Aug 10, 2014
You’ve all seen plenty of movies and television shows depicting escapes from prison. Some being true and others seemingly impossible. In either case, we are drawn to it because of the sheer excitement of the possibility that this can and does actually happen. Well, over the last two weeks there have been two escapes from Taft Federal Prison Camp. Now I know you are all picturing a scenario of alarms sounding, search lights, guards with guns and maybe even dogs. Exciting, huh? Well, things here at Taft Camp are not quite that thrilling.
First off, escape from here lacks really any kind of elaborate planning you might think necessary. This is mainly due to the fact that there is no fence. I know prison without a fence seems fanciful, but at prison camps this is the reality. They pretty much give us a key and tell us not to leave. We have the opportunity to literally walk away any day we want. In fact, it is not even referred to as an escape. They simply call it a “walk away”.
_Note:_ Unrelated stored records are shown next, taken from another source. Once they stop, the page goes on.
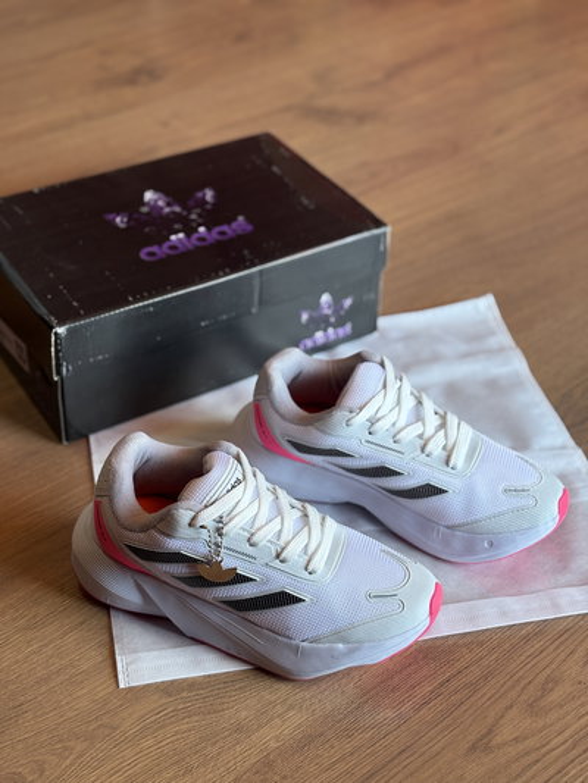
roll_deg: -3.5
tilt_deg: -38.7
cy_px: 392
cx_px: 294
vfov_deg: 36.8
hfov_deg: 28.0
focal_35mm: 52
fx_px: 1177
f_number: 1.6
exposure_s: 1/50
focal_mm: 5.96
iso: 50
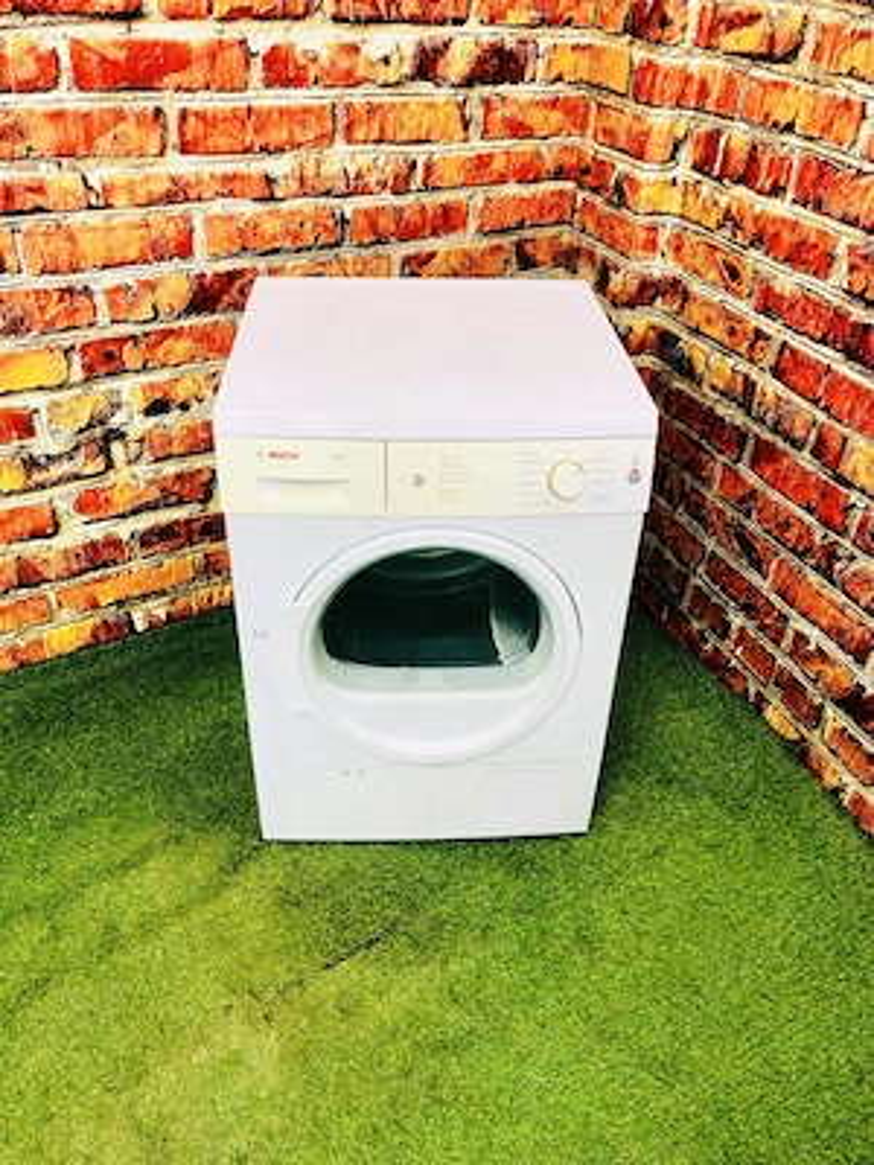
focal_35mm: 28
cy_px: 582
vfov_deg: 63.4
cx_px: 437
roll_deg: -2.1
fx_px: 943
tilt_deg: -34.7
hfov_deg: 49.7
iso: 25
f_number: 1.8
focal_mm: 3.99
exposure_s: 1/30
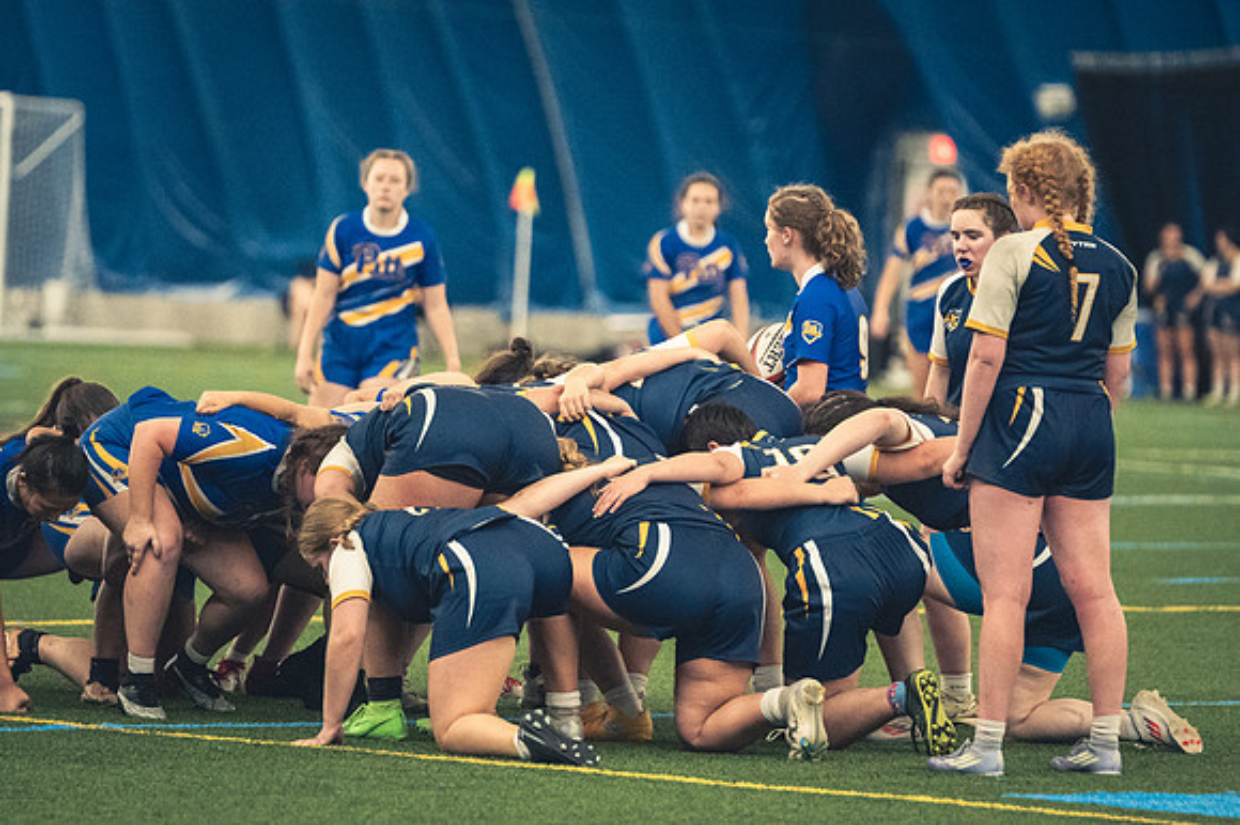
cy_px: 412
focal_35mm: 300
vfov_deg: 4.6
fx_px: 10327
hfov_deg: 6.9
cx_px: 620
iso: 12800
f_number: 2.8
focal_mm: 200
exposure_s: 1/500
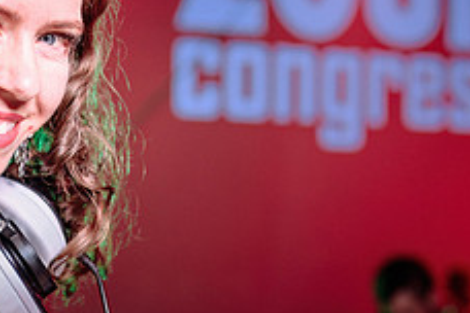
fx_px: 1527
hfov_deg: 17.5
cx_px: 188
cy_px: 174
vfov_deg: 11.7
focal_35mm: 117
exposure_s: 1/100
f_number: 2.8
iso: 800
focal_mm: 46
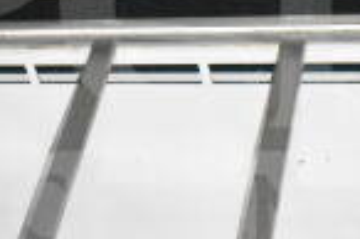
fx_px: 1378
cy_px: 73
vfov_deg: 9.9
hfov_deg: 14.9
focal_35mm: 138
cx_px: 118
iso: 16000
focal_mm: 22
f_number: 3.8
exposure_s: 1/30
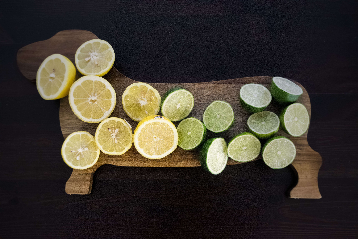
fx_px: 462
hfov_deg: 42.3
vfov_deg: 28.9
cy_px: 120
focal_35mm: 46
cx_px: 179
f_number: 4.2
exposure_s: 1/60
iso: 4000
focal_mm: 31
It usually starts first thing in the morning around 5:30am when the doors open. Or so I’ve heard. The “walk aways” literally just take off into the field behind the prison and don’t come back. I know it’s hard to picture if you’ve never been to a prison camp but just picture a very small college campus with no fence. The guards and other inmates have no idea that anyone has even left until “count time”, which is when all inmates must be standing in their cubes inside the dorms. They count everyone to make sure we are all still here. It is at this point they realize if someone is missing or not. Now if you were to take off on a weekday nobody would know you were gone until 4:00PM verses 10:30am on weekends when they do a mid-day count (they only do a mid-day count on weekends) Either way, it is hours until they notice.
Like the warden told me during my orientation, it is not the staff’s job to chase after you. They will simply let the U.S. Marshall’s know and if they catch you, you will have to pay the price at that time.
The first sign that someone may have walked off is that the guards are not opening the doors for chow at the normal time. Then you look outside and usually see the guards cruising around looking over the compound to make sure someone is not still outside. After it has been determined that someone did in fact walk off, it is pretty much business as usual around here. Except for the bunkie (roommate) of the person that walked off. Unfortunately, the bunkie is “rolled up” and taken to the SHU (special housing unit or the “hole”) in order to be interrogated to make sure they were not aware of the plans to “escape”. Neither of the walk-aways were from my dorm.
So despite what you may think, prison breaks from prison camps lack the thrill and excitement you might imagine. The question you have to ask yourself is, are we really a threat to society if we don’t even need a fence? For those of us that are really criminals, put us behind a fence and for those of us who are not (criminals), let us go.